The LGBTQ “panic” defense is a legal strategy currently used in court rooms to attempt to explain and even excuse a defendant’s violent behavior as a valid reaction to their victim’s actual or perceived sexual orientation, gender identity, and/or gender expression. Due to anti-LGBTQ prejudice that stills exists within society, LGBTQ people are at an increased risk of experiencing violent threats, assault, and murder as compared to non-LGBTQ people. Black, Latinx, Indigenous people experience high rates of violence, and their attackers frequently receive lighter sentences or are absolved of responsibility for the harm they have caused. This is especially true for transgender women and trans-feminine people who are also people of color. House Bill 2132 would ban the use of the LGBTQ “panic” defense, and would further promote the value and worthiness of the lives and safety of all LGBTQ individuals under the law.

Conscience Clause Repeal

Every year, many LGBTQ individuals and couples in Virginia choose to become parents via foster care and/or adoption. However, some encounter obstacles during this process when child-placement agencies refuse to work with them due to their LGBTQ identity. The Code of Virginia currently contains a provision known as a “conscience clause,” which permits private child-placement agencies to refuse to place a child with a foster parent or parents if said placement violates their religious or moral beliefs or policies. This means that a child-placement agency can deny LGBTQ people from fostering or adopting children in their care without consequence, even if the agency is licensed by the state and receives public funding. Because of this clause, qualified LGBTQ parents are being turned away and state adoption rates have steadily decreased. House Bill 1932 would repeal the conscience clause and ensure that all qualified LGBTQ individuals and couples are able to become foster or adoptive parents to children in need of a safe, loving home.

Medicaid Budget Amendment

Virginia Medicaid currently does not have an explicit trans-affirming policy related to the coverage of medically necessary transition-related care, nor has it specifically designated funding to be used for covering such healthcare. As a result, transgender and non-binary people who use Medicaid often experience the denial of coverage for medically necessary procedures and medicines. Due to the fact that Black, Latinx, Indigenous people form the majority of Medicaid users in Virginia, this policy and funding discrepancy puts transgender and non-binary people of color at a higher risk of being unable to access the healthcare that they need and have a right to. 
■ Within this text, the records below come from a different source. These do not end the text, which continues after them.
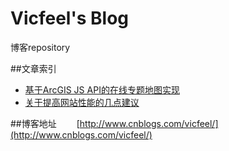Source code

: # Vicfeel's Blog
博客repository

##文章索引
* [基于ArcGIS JS API的在线专题地图实现](https://github.com/Vicfeel/Blog/blob/master/blogs/%E5%9F%BA%E4%BA%8EArcGIS%20JS%20API%E7%9A%84%E5%9C%A8%E7%BA%BF%E4%B8%93%E9%A2%98%E5%9C%B0%E5%9B%BE%E5%AE%9E%E7%8E%B0.md)
* [关于提高网站性能的几点建议](https://github.com/Vicfeel/Blog/blob/master/blogs/%E9%AB%98%E6%80%A7%E8%83%BD%E7%BD%91%E7%AB%99%E5%BB%BA%E7%AB%99%E6%8C%87%E5%8D%97%E5%AD%A6%E4%B9%A0%E7%AC%94%E8%AE%B0.md)

##博客地址
&emsp;&emsp;[http://www.cnblogs.com/vicfeel/](http://www.cnblogs.com/vicfeel/)
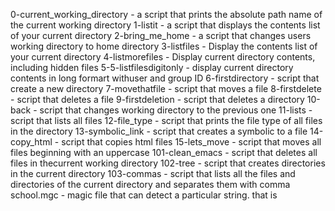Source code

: 0-current_working_directory - a script that prints the absolute path name of the current working directory
1-listit - a script that displays the contents list of your current directory
2-bring_me_home - a script that changes users working directory to home directory
3-listfiles - Display the contents list of your current directory
4-listmorefiles - Display current directory contents, including hidden files
5-5-listfilesdigitonly - display current directory contents in long formart withuser and group ID
6-firstdirectory - script that create a new directory
7-movethatfile - script that moves a file
8-firstdelete - script that deletes a file
9-firstdeletion - script that deletes a directory
10-back - script that changes working directory to the previous one
11-lists - script that lists all files
12-file_type - script that prints the file type of all files in the directory
13-symbolic_link - script that creates a symbolic to a file
14-copy_html - script that copies html files
15-lets_move - script that moves all files beginning with an uppercase
101-clean_emacs - script that deletes all files in thecurrent working directory
102-tree - script that creates directories in the current directory
103-commas - script that lists all the files and directories of the current directory and separates them with comma
school.mgc - magic file that can detect a particular string. that is
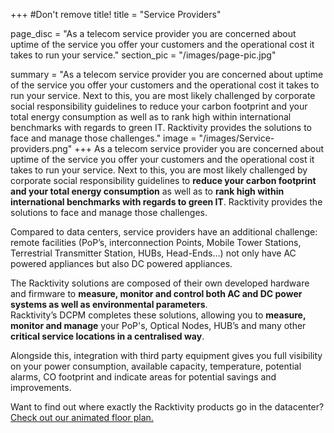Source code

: +++
#Don't remove title!
title = "Service Providers"

page_disc = "As a telecom service provider you are concerned about uptime of the service you offer your customers and the operational cost it takes to run your service."
section_pic = "/images/page-pic.jpg"

summary = "As a telecom service provider you are concerned about uptime of the service you offer your customers and the operational cost it takes to run your service. Next to this, you are most likely challenged by corporate social responsibility guidelines to reduce your carbon footprint and your total energy consumption as well as to rank high within international benchmarks with regards to green IT. Racktivity provides the solutions to face and manage those challenges."
image = "/images/Service-providers.png"
+++
As a telecom service provider you are concerned about uptime of the service you offer your customers and the operational cost it takes to run your service. Next to this, you are most likely challenged by corporate social responsibility guidelines to **reduce your carbon footprint and your total energy consumption** as well as to **rank high within international benchmarks with regards to green IT**. Racktivity provides the solutions to face and manage those challenges.

Compared to data centers, service providers have an additional challenge: remote facilities (PoP’s, interconnection Points, Mobile Tower Stations, Terrestrial Transmitter Station, HUBs, Head-Ends…) not only have AC powered appliances but also DC powered appliances.

The Racktivity solutions are composed of their own developed hardware and firmware to **measure, monitor and control both AC and DC power systems as well as environmental parameters**. \
Racktivity’s DCPM completes these solutions, allowing you to **measure, monitor and manage** your PoP's, Optical Nodes, HUB’s and many other **critical service locations in a centralised way**.

Alongside this, integration with third party equipment gives you full visibility on your power consumption, available capacity, temperature, potential alarms, CO footprint and indicate areas for potential savings and improvements.

Want to find out where exactly the Racktivity products go in the datacenter? [Check out our animated floor plan.](/post/data-center-floor-plan-solution-overview)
The cost of Medicaid covering transition-related care will likely be lower than many other types of care, as the transgender and non-binary population in Virginia is relatively small and transition-related medicines and procedures are often not as cost-heavy to the provider. The Governor’s budget requests that Medicaid funding be set aside specifically for use in covering transition-related healthcare, so that transgender and non-binary Virginians are guaranteed to have access to medically-necessary care.